Francis Joyon is currently on standby in New York awaiting the final green light for his attempt at the single-handed Atlantic record
Francis Joyon is currently on standby in New York awaiting the final green light from his weather expert, Jean-Yves Bernot, to set sail on his attempt at the single-handed Atlantic record.
Some favourable weather conditions are finally coming together, and after a few small jobs getting her ready, Joyon may well be setting off from North Cove marina in Manhattan this evening to head for Ambrose Light, the rock off New York, which marks the start of this mythical, major Atlantic record.
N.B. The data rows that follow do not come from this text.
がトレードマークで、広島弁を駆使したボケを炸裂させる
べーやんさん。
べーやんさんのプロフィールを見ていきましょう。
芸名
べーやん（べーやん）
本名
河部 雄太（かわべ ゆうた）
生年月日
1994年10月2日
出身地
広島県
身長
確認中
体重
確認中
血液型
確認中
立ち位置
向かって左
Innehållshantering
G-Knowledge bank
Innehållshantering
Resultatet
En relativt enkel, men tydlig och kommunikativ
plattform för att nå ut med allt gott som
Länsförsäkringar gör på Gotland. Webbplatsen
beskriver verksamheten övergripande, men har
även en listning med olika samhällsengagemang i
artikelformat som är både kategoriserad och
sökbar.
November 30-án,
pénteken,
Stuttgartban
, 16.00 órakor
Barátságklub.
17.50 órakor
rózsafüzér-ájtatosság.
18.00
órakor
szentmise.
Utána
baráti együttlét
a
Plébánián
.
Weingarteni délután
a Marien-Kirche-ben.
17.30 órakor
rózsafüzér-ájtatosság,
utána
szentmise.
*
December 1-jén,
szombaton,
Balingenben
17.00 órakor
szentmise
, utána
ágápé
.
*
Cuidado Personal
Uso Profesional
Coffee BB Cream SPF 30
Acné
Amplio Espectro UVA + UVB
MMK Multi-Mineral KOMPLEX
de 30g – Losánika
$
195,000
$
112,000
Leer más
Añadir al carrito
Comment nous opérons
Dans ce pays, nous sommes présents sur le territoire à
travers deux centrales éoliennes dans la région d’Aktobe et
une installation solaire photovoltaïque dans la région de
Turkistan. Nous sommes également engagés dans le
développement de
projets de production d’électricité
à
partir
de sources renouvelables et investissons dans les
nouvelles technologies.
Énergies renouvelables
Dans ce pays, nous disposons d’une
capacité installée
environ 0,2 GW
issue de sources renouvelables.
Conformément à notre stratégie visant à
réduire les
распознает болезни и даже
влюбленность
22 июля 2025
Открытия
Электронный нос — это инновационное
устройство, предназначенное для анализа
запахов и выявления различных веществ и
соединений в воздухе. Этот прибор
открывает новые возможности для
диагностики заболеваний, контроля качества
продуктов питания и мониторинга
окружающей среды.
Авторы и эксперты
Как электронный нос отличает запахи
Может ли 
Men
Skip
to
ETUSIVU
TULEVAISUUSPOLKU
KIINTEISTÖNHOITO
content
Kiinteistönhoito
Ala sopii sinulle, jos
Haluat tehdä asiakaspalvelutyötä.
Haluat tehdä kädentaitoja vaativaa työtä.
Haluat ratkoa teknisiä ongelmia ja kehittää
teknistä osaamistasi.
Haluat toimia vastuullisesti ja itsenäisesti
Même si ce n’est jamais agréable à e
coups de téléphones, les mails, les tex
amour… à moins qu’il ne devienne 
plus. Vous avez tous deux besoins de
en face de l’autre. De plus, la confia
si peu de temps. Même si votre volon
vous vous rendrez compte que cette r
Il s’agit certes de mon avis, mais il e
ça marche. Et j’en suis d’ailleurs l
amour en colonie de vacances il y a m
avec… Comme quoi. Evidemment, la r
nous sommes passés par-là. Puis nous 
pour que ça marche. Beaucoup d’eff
The record to beat from New York to The Lizard (theoretical distance calculated by the WSSRC at 2,925 miles) is 7 days, 2 hours 34 minutes and 42 seconds set by Laurent Bourgnon on Primagaz in June 1994.
Joyon commented: “I still have a few little problems left to sort out today. The start isn’t far off. I reckon I’ve a 90 per cent chance of being on the starting line tomorrow morning (Thursday).”
Jean Yves Bernot – the famous route planner from La Rochelle – is making his last forecasts for the European area. However, tonight, Joyon will also have to take his giant 90ft trimaran IDEC on the slow, perilous journey up the Hudson, passing underneath the Statue of Liberty, going under Verezziano Bridge, along the Jersey coastline, before he can reach Ambrose Light, which is almost 13 miles off New York City.
The time-keepers for the World Speed Record Council will be ready to record to the nearest second the start of his attempt, which Joyon himself admits is a rather Herculean task. “It’s the most difficult record to reach in single-handed racing. Just think! An average speed of almost 18 knots.” Yet, the window in the weather that he has been waiting for, for so long (IDEC has been in New York since 10 April) seems finally to be appearing. The Azores High is lazing around in mid-Atlantic, causing a strong south-westerly flow to blow up the eastern seaboard of the US. “I’m expecting 20-25 knot winds for the start,” Joyon confirmed, “Ideal conditions, which may strengthen further on Friday to 35 knots. I’m in fine form. I spent four hours in the water yesterday cleaning off her bottom. A bit of diving wakes you up.”